Summary
This incident centers on a race condition between asynchronous file downloads and Tkinter’s strictly synchronous image‑loading model. Tkinter attempts to load an image file before it physically exists on disk, triggering the TclError: image “path” doesn’t exist. The exception is not caught because the error is thrown inside Tkinter internals, not inside the try/except block you wrapped around list operations.
Root Cause
The failure stems from mixing async I/O with Tkinter’s single‑threaded, event‑loop‑bound image loader.
Key contributing factors:
- Tkinter loads images synchronously, expecting the file to already exist.
- Your async
save_to_cache()completes after Tkinter tries to create the button. - The
try/exceptblock is catching the wrong thing:- You are catching
_tkinter.TclErroraroundemotes.pop(0) - But the error is thrown later, when Tkinter tries to load the image file.
- You are catching
- Tkinter errors raised during widget creation do not propagate into your async function, so your
exceptnever triggers.
Why This Happens in Real Systems
This is a classic example of UI frameworks not being async‑aware.
Real systems experience this because:
- UI toolkits like Tkinter, Qt, GTK, Cocoa, and Win32 must run on the main thread.
- Async tasks run concurrently and may complete at unpredictable times.
- File creation is not instantaneous; even after writing, the OS may delay flushes.
- The UI attempts to load resources before the filesystem is ready.
In short: async introduces nondeterminism, and Tkinter is not built to handle that.
Real-World Impact
This type of bug causes:
- Intermittent crashes that are hard to reproduce.
- Widgets failing to render because images are missing.
- Silent corruption if partial files are read.
- UI freezes if developers try to “fix” it by blocking the main thread.
These failures often appear only under load or on slower disks.
Example or Code (if necessary and relevant)
Below is a minimal example showing how to safely wait for the file before Tkinter loads it:
import asyncio
import os
import time
from tkinter import PhotoImage
async def wait_for_file(path, timeout=5):
start = time.time()
while not os.path.exists(path):
if time.time() - start > timeout:
raise FileNotFoundError(path)
await asyncio.sleep(0.05)
async def load_image_safely(path):
await wait_for_file(path)
return PhotoImage(file=path)
How Senior Engineers Fix It
Experienced engineers solve this by decoupling async work from UI work.
Typical solutions:
- Never let Tkinter load an image until the file is confirmed to exist.
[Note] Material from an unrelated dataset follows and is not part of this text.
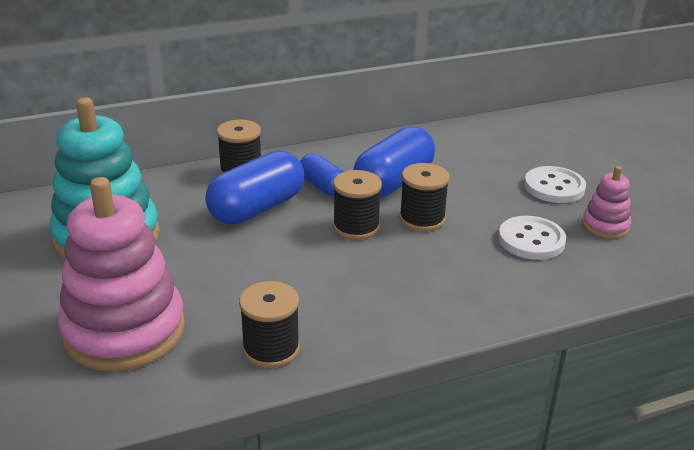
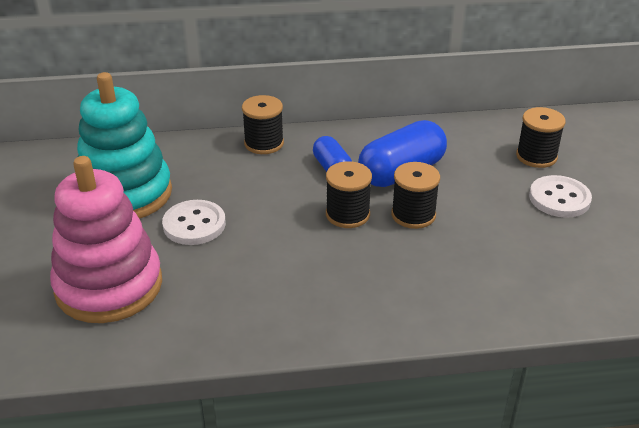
camera: 15 degrees right, 5 degrees up
(257, 208) = (264, 183): blue capsule -> none
(271, 349) = (226, 324): black spool -> black spool (536, 156)
(531, 240) = (512, 253): white button -> white button (194, 224)
(605, 226) = (594, 248): pink stacking toy -> none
- Use a producer/consumer pattern:
- Async task downloads images.
- Tkinter polls a queue and loads images only when ready.
- Use
after()to schedule UI updates safely. - Wrap image creation in a synchronous function that runs only after the file is verified.
- Replace Tkinter entirely if heavy async work is required.
The key principle: UI thread = synchronous, predictable, no async I/O.
Why Juniors Miss It
This issue is subtle because:
- The error message misleadingly suggests the file “doesn’t exist,” even though it does—just not yet.
- Beginners assume
try/exceptwill catch everything, not realizing:- Tkinter errors occur outside their async function.
- UI frameworks swallow or reroute exceptions.
- Async code “looks” sequential, but execution order is nondeterministic.
- Tkinter’s architecture is old and not designed for async workflows.
The result is a confusing bug that feels like the filesystem is lying, when the real culprit is timing.